--- DATA FOR ANALYSIS ---
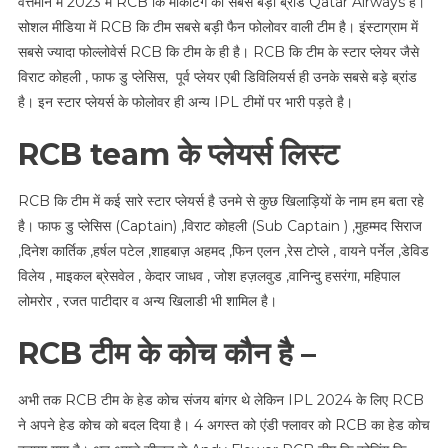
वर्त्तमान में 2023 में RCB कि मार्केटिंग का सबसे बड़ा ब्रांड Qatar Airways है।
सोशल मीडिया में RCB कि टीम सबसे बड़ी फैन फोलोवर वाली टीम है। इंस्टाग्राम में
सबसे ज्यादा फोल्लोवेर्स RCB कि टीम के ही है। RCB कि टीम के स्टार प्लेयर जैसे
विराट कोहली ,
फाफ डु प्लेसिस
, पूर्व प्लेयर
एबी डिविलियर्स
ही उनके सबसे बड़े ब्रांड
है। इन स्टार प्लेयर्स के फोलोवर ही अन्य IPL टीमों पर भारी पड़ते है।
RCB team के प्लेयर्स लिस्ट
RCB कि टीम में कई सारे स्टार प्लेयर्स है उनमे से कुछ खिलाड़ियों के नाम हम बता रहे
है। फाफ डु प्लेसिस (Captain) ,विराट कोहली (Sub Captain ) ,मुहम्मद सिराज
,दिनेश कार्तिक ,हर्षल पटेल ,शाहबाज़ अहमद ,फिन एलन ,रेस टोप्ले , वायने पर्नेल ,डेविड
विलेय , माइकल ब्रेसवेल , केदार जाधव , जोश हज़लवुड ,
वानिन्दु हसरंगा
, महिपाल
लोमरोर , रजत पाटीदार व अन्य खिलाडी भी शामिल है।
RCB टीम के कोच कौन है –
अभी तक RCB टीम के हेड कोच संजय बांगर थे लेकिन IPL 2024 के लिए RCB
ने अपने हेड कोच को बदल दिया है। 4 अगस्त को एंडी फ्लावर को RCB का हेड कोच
---
--- DATA FOR ANALYSIS ---
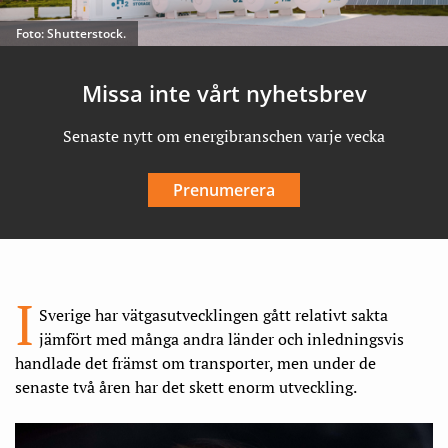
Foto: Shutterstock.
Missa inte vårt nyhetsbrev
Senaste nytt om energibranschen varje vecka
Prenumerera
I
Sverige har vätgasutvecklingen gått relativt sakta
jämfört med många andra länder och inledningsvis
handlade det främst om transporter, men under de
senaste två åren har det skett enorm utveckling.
---
*TASK DESCRIPTION*
As listed above, the lines from the line with "वर्त्तमान में 2023" to the line with "RCB टीम के कोच कौन है –" are to be echoed exactly, with both ends included and nothing added.

*ANSWER SECTION*
वर्त्तमान में 2023 में RCB कि मार्केटिंग का सबसे बड़ा ब्रांड Qatar Airways है।
सोशल मीडिया में RCB कि टीम सबसे बड़ी फैन फोलोवर वाली टीम है। इंस्टाग्राम में
सबसे ज्यादा फोल्लोवेर्स RCB कि टीम के ही है। RCB कि टीम के स्टार प्लेयर जैसे
विराट कोहली ,
फाफ डु प्लेसिस
, पूर्व प्लेयर
एबी डिविलियर्स
ही उनके सबसे बड़े ब्रांड
है। इन स्टार प्लेयर्स के फोलोवर ही अन्य IPL टीमों पर भारी पड़ते है।
RCB team के प्लेयर्स लिस्ट
RCB कि टीम में कई सारे स्टार प्लेयर्स है उनमे से कुछ खिलाड़ियों के नाम हम बता रहे
है। फाफ डु प्लेसिस (Captain) ,विराट कोहली (Sub Captain ) ,मुहम्मद सिराज
,दिनेश कार्तिक ,हर्षल पटेल ,शाहबाज़ अहमद ,फिन एलन ,रेस टोप्ले , वायने पर्नेल ,डेविड
विलेय , माइकल ब्रेसवेल , केदार जाधव , जोश हज़लवुड ,
वानिन्दु हसरंगा
, महिपाल
लोमरोर , रजत पाटीदार व अन्य खिलाडी भी शामिल है।
RCB टीम के कोच कौन है –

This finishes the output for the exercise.